Cursor released CursorBench 3.1, an update to its internal evaluation suite that scores coding agents on ambiguous, multi-file problems pulled directly from real Cursor sessions rather than isolated, hand-built exercises. The new version adds problem categories covering codebase comprehension, bug finding, task planning, and code review, alongside revised grading criteria for edit-type tasks. That focus matters because a coding agent’s usefulness rarely hinges on whether it can complete a tidy single-file exercise with one known correct answer.

CursorBench 3.0, the prior version, covered a narrower set of edit, refactor, and bug-fix tasks. Version 3.1 broadens that scope toward the kind of open-ended judgment calls agents actually face inside a live repository: which file to touch first, how to interpret an underspecified request, and whether a change quietly breaks something three modules away. A synthetic benchmark can reward pattern matching against a known answer key. A benchmark built from real sessions rewards the ability to operate under uncertainty, which is closer to what a team is actually paying an agent to do.

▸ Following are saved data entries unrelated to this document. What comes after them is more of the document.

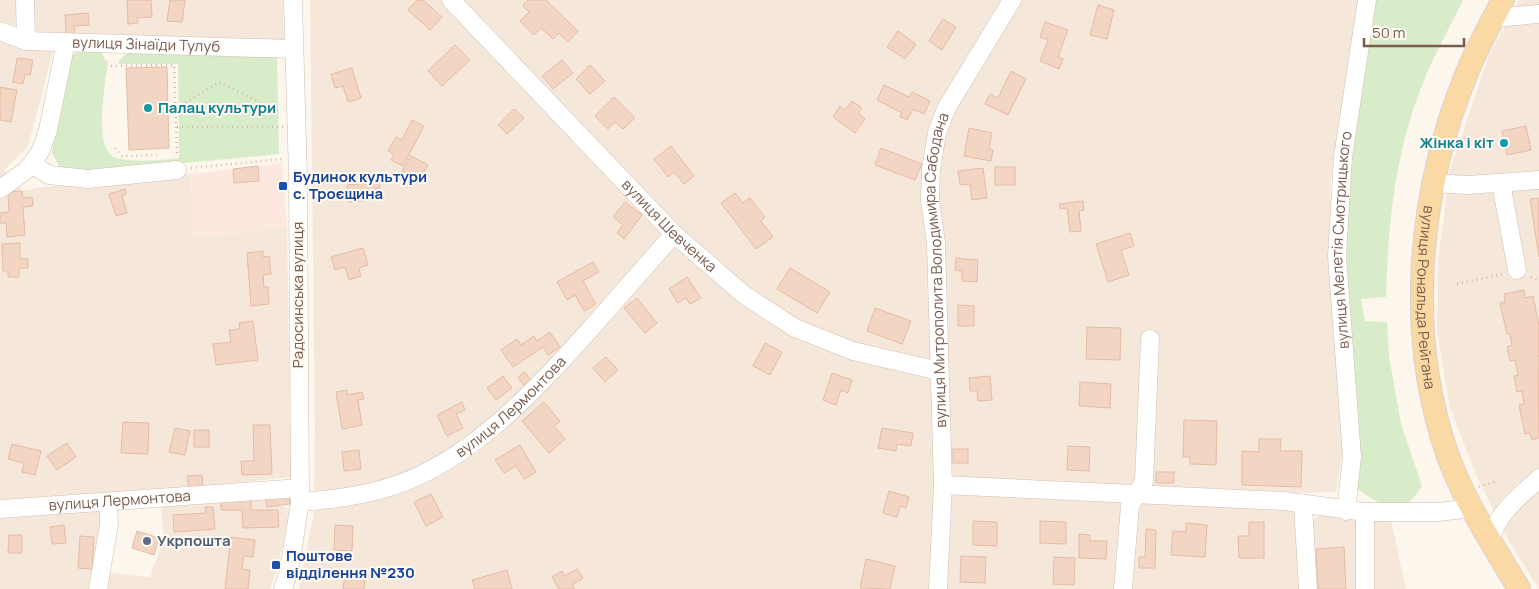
<svg xmlns="http://www.w3.org/2000/svg" width="1539" height="589" viewBox="0 0 1539 589" font-family="Manrope,sans-serif">
<style>
.residential{fill:#f5e8da}
.commercial{fill:#fde8e0}
.green{fill:#d8ecc9}
.building{fill:#f3d5c3;stroke:#e6bba3}
.lines{fill:none;stroke-linecap:round;stroke-linejoin:round}
.minor-casing{stroke:#d1beb0;stroke-width:19}
.major-casing{stroke:#dad1cd;stroke-width:24}
.path{stroke:#d9b8a5;stroke-width:2.5;stroke-dasharray:1 4;stroke-linecap:butt}
.minor{stroke:#fff;stroke-width:18}
.major{stroke:#fbd9a5;stroke-width:22}
.culture-dot{fill:#0f9aa8;stroke:#fffaf3;stroke-width:2}
.transit-dot{fill:#1a4fb4;stroke:#fffaf3;stroke-width:2}
.service-dot{fill:#5c6f8a;stroke:#fffaf3;stroke-width:2}
.labels{text-anchor:middle;stroke-width:4;stroke-linejoin:round;paint-order:stroke}
.street-label{font-size:15px;fill:#7a5c4d;stroke:#fffaf3}
.culture-label{font-size:15px;font-weight:bold;fill:#0d838f;stroke:#fffaf3;text-anchor:start}
.transit-label{font-size:15px;font-weight:bold;fill:#164399;stroke:#fffaf3;text-anchor:start}
.service-label{font-size:15px;font-weight:bold;fill:#4e5e75;stroke:#fffaf3;text-anchor:start}
</style>
<rect width="100%" height="100%" fill="#fdf6ec"/>
<g class="residential">
<polygon points="0,0 283,0 284,39 57,37 28,146 4,170 22,191 49,186 91,185 191,174 193,238 287,227 291,477 119,495 108,573 150,577 164,538 161,506 258,497 292,510 276,572 270,589 0,589"/>
<polygon points="310,0 1358,0 1330,187 1343,451 1336,492 1298,493 1302,589 299,589 313,518 314,495 315,428"/>
<polygon points="1519,0 1539,0 1539,589 1510,543 1477,477 1450,408 1437,332 1438,261 1450,170 1489,55"/>
<polygon points="1327,514 1391,520 1406,589 1314,589 1310,525 1315,518"/>
</g>
<polygon class="commercial" points="282,163 287,227 193,238 191,174"/>
<g class="green">
<path d="M1371,0h92c-13,27 -29,54 -40,83 -28,69 -35,140 -37,214l-25,2 4,22 22,1 2,34 12,68 21,62 -7,10 -10,10h-21l-27,-17 -3,-9 -14,-225z"/>
<path d="M83,50l18,2 4,8h3c-2,21 -14,80 3,95 8,9 56,5 68,3l-1,-94h-59v-4l11,-9 147,5 2,98 -198,19 -20,-3 -9,-17 3,-43 11,-48 7,-8z"/>
</g>
<g class="building">
<polygon points="127,0 151,0 152,17 137,18 138,23 128,24"/>
<polygon points="170,0 185,0 182,22 167,21"/>
<polygon points="417,0 423,0 442,17 430,30 408,10"/>
<polygon points="528,0 546,0 578,31 568,42 559,33 553,39 541,28 534,35 520,21 529,12 523,6"/>
<polygon points="1098,5 1114,10 1107,39 1090,35"/>
<polygon points="88,13 89,25 74,26 75,34 66,34 65,15"/>
<polygon points="943,19 956,27 942,50 929,41"/>
<polygon points="1045,22 1068,30 1058,57 1063,59 1059,69 1040,61 1048,40 1040,37"/>
<polygon points="898,31 916,44 905,59 887,47"/>
<polygon points="455,45 470,60 442,86 428,71"/>
<polygon points="17,58 33,60 30,75 25,74 23,84 13,82"/>
<polygon points="562,60 573,73 553,89 542,76"/>
<polygon points="590,65 605,81 590,94 576,79"/>
<polygon points="167,67 169,148 129,150 126,68"/>
<polygon points="352,68 361,98 348,102 343,86 335,88 331,74"/>
<polygon points="1011,71 1026,79 1008,115 985,104 990,94 998,98"/>
<polygon points="884,85 909,97 912,92 930,101 924,114 913,109 907,120 900,117 902,113 877,100"/>
<polygon points="0,87 17,90 11,122 0,120"/>
<polygon points="614,97 635,118 623,129 615,122 608,129 595,116"/>
<polygon points="852,101 862,108 858,113 865,119 855,133 833,117 840,106 845,110"/>
<polygon points="514,109 524,118 507,134 498,125"/>
<polygon points="412,120 424,126 403,166 391,160 394,154 388,151 396,137 402,140"/>
<polygon points="1526,126 1531,150 1507,155 1502,131"/>
<polygon points="969,128 992,133 989,149 993,150 991,161 964,156"/>
<polygon points="671,146 694,176 684,184 674,172 668,177 654,159"/>
<polygon points="881,148 922,164 915,180 875,165"/>
<polygon points="411,156 428,165 419,180 402,171"/>
<polygon points="258,166 259,181 234,183 233,169"/>
<rect x="995" y="167" width="20" height="18"/>
<polygon points="983,168 987,198 972,200 970,184 960,185 958,171"/>
<polygon points="379,182 380,189 375,189 376,200 349,202 347,185"/>
<polygon points="125,189 126,194 122,196 127,213 116,216 109,194"/>
<polygon points="22,191 23,198 32,197 33,206 23,207 25,235 7,237 6,223 0,223 0,213 9,212 8,192"/>
<polygon points="735,193 743,203 750,198 765,217 761,221 773,237 756,249 721,203"/>
<polygon points="1539,198 1539,257 1530,199"/>
<polygon points="1083,201 1084,210 1079,211 1081,231 1070,232 1067,208 1060,209 1059,204"/>
<polygon points="625,202 642,215 624,239 617,233 623,225 613,217"/>
<polygon points="1130,233 1134,246 1121,250 1129,275 1108,282 1096,244"/>
<polygon points="20,243 20,259 28,259 28,268 19,268 19,277 8,277 8,271 3,271 2,244"/>
<polygon points="363,248 368,265 359,268 361,276 349,280 345,267 335,270 331,257"/>
<polygon points="263,251 263,257 269,256 271,274 263,275 264,287 268,287 269,304 251,306 247,253"/>
<polygon points="956,258 978,260 977,282 962,281 962,271 955,270"/>
<polygon points="593,262 599,272 583,281 596,304 584,311 575,295 567,300 557,282"/>
<polygon points="790,268 830,292 817,313 777,289"/>
<polygon points="687,277 701,298 690,304 686,298 678,303 669,289"/>
<polygon points="1524,290 1525,298 1533,296 1539,326 1539,356 1538,356 1539,438 1532,440 1530,433 1525,434 1519,405 1524,404 1522,391 1517,392 1514,376 1518,375 1515,360 1510,361 1507,347 1512,345 1510,334 1507,334 1500,303 1505,302 1504,294"/>
<polygon points="637,298 657,323 645,333 624,308"/>
<polygon points="958,305 974,306 974,326 958,326"/>
<polygon points="875,308 911,321 902,344 867,331"/>
<polygon points="253,321 258,360 216,365 213,344 231,342 229,330 240,329 239,323"/>
<polygon points="1087,327 1121,328 1120,360 1086,359"/>
<polygon points="550,332 560,347 548,355 543,347 513,367 501,350 517,339 521,345 534,336 537,341"/>
<polygon points="765,343 782,352 770,375 753,366"/>
<polygon points="606,357 618,370 605,382 593,368"/>
<polygon points="525,372 534,385 527,390 518,377"/>
<polygon points="832,373 852,380 848,393 841,390 836,405 823,400"/>
<polygon points="503,376 512,388 496,400 487,388"/>
<polygon points="990,376 992,400 978,401 977,391 970,391 969,378"/>
<polygon points="1080,382 1111,384 1110,408 1079,406"/>
<polygon points="347,390 347,395 362,392 364,399 358,400 362,425 342,429 336,392"/>
<polygon points="462,402 465,410 456,414 463,428 447,436 437,415"/>
<polygon points="544,402 560,421 554,426 565,439 549,453 522,421"/>
<polygon points="1184,420 1217,421 1216,465 1190,464 1190,457 1183,457"/>
<polygon points="123,422 149,423 148,454 121,453"/>
<polygon points="253,425 270,425 272,474 242,475 241,461 254,461"/>
<polygon points="175,428 190,431 185,455 169,452"/>
<polygon points="882,428 913,433 911,446 897,444 896,451 878,448"/>
<rect x="194" y="430" width="15" height="17"/>
<polygon points="1259,439 1281,439 1280,451 1302,451 1301,487 1242,485 1242,451 1259,452"/>
<polygon points="67,443 76,457 57,470 47,456"/>
<polygon points="12,444 41,451 35,475 22,472 24,463 8,459"/>
<polygon points="520,445 536,472 524,479 516,466 504,473 495,460"/>
<polygon points="1068,446 1090,447 1089,471 1067,470"/>
<rect x="953" y="449" width="15" height="14"/>
<polygon points="359,450 361,469 344,471 342,452"/>
<rect x="1156" y="472" width="18" height="11"/>
<polygon points="202,475 203,489 189,490 187,476"/>
<polygon points="889,491 909,497 906,508 900,506 897,517 883,513"/>
<polygon points="289,492 290,504 267,507 265,495"/>
<polygon points="431,494 443,517 426,526 414,502"/>
<polygon points="251,498 251,510 278,510 279,527 243,528 242,510 221,510 221,499"/>
<polygon points="205,507 213,507 215,529 174,532 173,515 206,513"/>
<polygon points="973,521 997,522 997,546 973,545"/>
<polygon points="1040,521 1066,522 1066,544 1040,543"/>
<polygon points="1249,522 1264,522 1264,558 1239,558 1238,536 1249,536"/>
<polygon points="1186,523 1207,525 1205,557 1171,555 1173,531 1186,532"/>
<polygon points="64,525 66,543 52,544 50,527"/>
<polygon points="335,525 353,526 352,551 334,550"/>
<polygon points="1146,529 1156,530 1155,568 1139,568 1139,557 1145,557"/>
<polygon points="137,531 159,538 154,555 132,548"/>
<polygon points="1079,534 1090,535 1090,541 1107,541 1106,559 1079,558"/>
<polygon points="9,535 22,535 22,553 8,553"/>
<polygon points="80,536 94,537 92,569 78,568"/>
<polygon points="231,537 255,540 253,557 244,556 242,569 250,570 248,589 225,589"/>
<polygon points="1344,547 1346,589 1318,589 1316,549"/>
<polygon points="961,556 986,557 985,583 960,582"/>
<polygon points="1054,557 1075,558 1074,585 1053,584"/>
<polygon points="866,559 895,566 890,589 860,588"/>
<polygon points="577,569 583,578 572,585 575,589 559,589 552,577 562,571 564,576"/>
<polygon points="507,570 512,589 475,589 472,580"/>
<polygon points="345,574 365,577 364,589 343,589"/>
</g>
<g class="lines">
<g class="minor-casing">
<g id="minor">
<polyline points="25,0 26,41"/>
<path id="s1" d="M451,0l223,234 69,60 52,34 58,23 86,20"/>
<polyline points="1494,18 1539,14"/>
<path id="s2" d="M0,31l26,10 267,8"/>
<polyline points="32,164 49,175 88,179 177,170"/>
<polyline points="1433,183 1467,185 1539,180"/>
<polyline points="1501,183 1517,270"/>
<polyline points="0,189 24,172 32,164 41,150 48,130 66,42"/>
<polyline points="943,485 1284,501 1365,512 1438,512 1473,508"/>
<path id="s3" d="M300,502c29,-2 61,-6 90,-15 81,-25 148,-100 203,-161 27,-31 54,-61 81,-92"/>
<polyline points="1303,505 1308,589"/>
<path id="s4" d="M0,509l300,-21"/>
<path id="s5" d="M1346,511l6,-54 -15,-201 6,-99 24,-157"/>
<polyline points="1365,512 1365,589"/>
<path d="M1490,541c8,-30 28,-42 49,-63"/>
<polyline points="98,589 109,524 108,502"/>
<polyline points="283,589 289,571 300,502 298,178 293,0"/>
<path id="s6" d="M938,589l5,-104 -7,-242 -6,-43 1,-31 6,-36 9,-24 66,-109"/>
<polyline points="1123,589 1130,506 1144,481 1150,339"/>
</g>
</g>
<g class="major-casing">
<g id="major">
<path id="s7" d="M1503,0c-13,25 -27,49 -37,75 -48,118 -61,259 -18,381 17,47 46,90 71,133"/>
</g>
</g>
<g class="path">
<polyline points="111,66 174,65 177,155 175,155"/>
<polyline points="177,108 219,82 273,109"/>
<polyline points="177,109 281,110"/>
<polyline points="177,127 283,127"/>
<polyline points="115,148 122,156 157,155"/>
<polyline points="191,168 283,159"/>
<polyline points="1531,277 1539,281"/>
<polyline points="1457,284 1502,274"/>
<polyline points="1479,487 1496,481"/>
</g>
<use href="#minor" class="minor"/>
<use href="#major" class="major"/>
</g>
<g class="culture-dot">
<circle cx="148" cy="108" r="5"/>
<circle cx="1504" cy="143" r="5"/>
</g>
<g class="transit-dot">
<rect x="278" y="181" width="10" height="10" rx="2.5"/>
<rect x="271" y="560" width="10" height="10" rx="2.5"/>
</g>
<circle class="service-dot" cx="147" cy="541" r="5"/>
<g class="labels">
<g class="street-label">
<text dy="5" stroke="none"><textPath href="#s2" startOffset="148">вулиця Зінаїди Тулуб</textPath></text>
<text dy="5" stroke="none"><textPath href="#s1" startOffset="314">вулиця Шевченка</textPath></text>
<text dy="5" stroke="none"><textPath href="#s5" startOffset="272">вулиця Мелетія Смотрицького</textPath></text>
<text dy="5" stroke="none"><textPath href="#s6" startOffset="320">вулиця Митрополита Володимира Сабодана</textPath></text>
<text transform="translate(298 295) rotate(-90)" y="5">Радосинська вулиця</text>
<text dy="5" stroke="none"><textPath href="#s7" startOffset="312">вулиця Рональда Рейгана</textPath></text>
<text dy="5" stroke="none"><textPath href="#s3" startOffset="238">вулиця Лермонтова</textPath></text>
<text dy="5" stroke="none"><textPath href="#s4" startOffset="120">вулиця Лермонтова</textPath></text>
</g>
<g class="culture-label">
<text x="158" y="113">Палац культури</text>
<text x="1494" y="148" text-anchor="end">Жінка і кіт</text>
</g>
<g class="transit-label">
<text x="293" y="182">Будинок культури<tspan x="293" dy="17">с. Троєщина</tspan></text>
<text x="286" y="561">Поштове<tspan x="286" dy="17">відділення №230</tspan></text>
</g>
<g class="service-label">
<text x="157" y="546">Укрпошта</text>
</g>
</g>
<path d="M1364 38v8h100v-8" fill="none" stroke="#7a5c4d" stroke-width="2.5"/>
<text x="1372" y="38" font-size="15" fill="#7a5c4d" stroke="#fffaf3" stroke-width="4" paint-order="stroke">50 m</text>
</svg>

The leaderboard pairs an accuracy score against what each model costs per task, a figure Cursor derives from published token pricing weighted by what a model actually consumes solving the benchmark’s problems. Fable 5 Max leads with a score of 72.9 percent at an average of $18.02 per task. Composer 2.5 reaches 63.2 percent for 55 cents, and GLM 5.2 High scores 50.7 percent for $2.46. Cursor cautions that its own results carry variance, and that narrow score gaps between models may not reflect a meaningful difference in real capability.

The benchmark is Cursor’s own, built from Cursor’s own product usage and graded by Cursor’s own criteria, a limitation worth naming even as it explains why the eval is useful: a benchmark drawn from another company’s session logs would not capture what developers actually ask a coding agent to do inside Cursor specifically. The accuracy-versus-cost pairing is the more interesting result here. A model that clears 70 percent at eighteen dollars a task is not automatically the better choice over one that clears 63 percent for under a dollar; the right answer depends on how many tasks a team plans to run through the agent and what an individual failure costs.

Teams evaluating coding agents for production workflows should treat CursorBench 3.1’s cost-versus-accuracy pairing, not the leaderboard rank alone, as the number to act on, and should re-run their own task mix against both ends of that curve before locking in a model for high-volume agentic work.

Reported by Cursor on its CursorBench 3.1 evals page.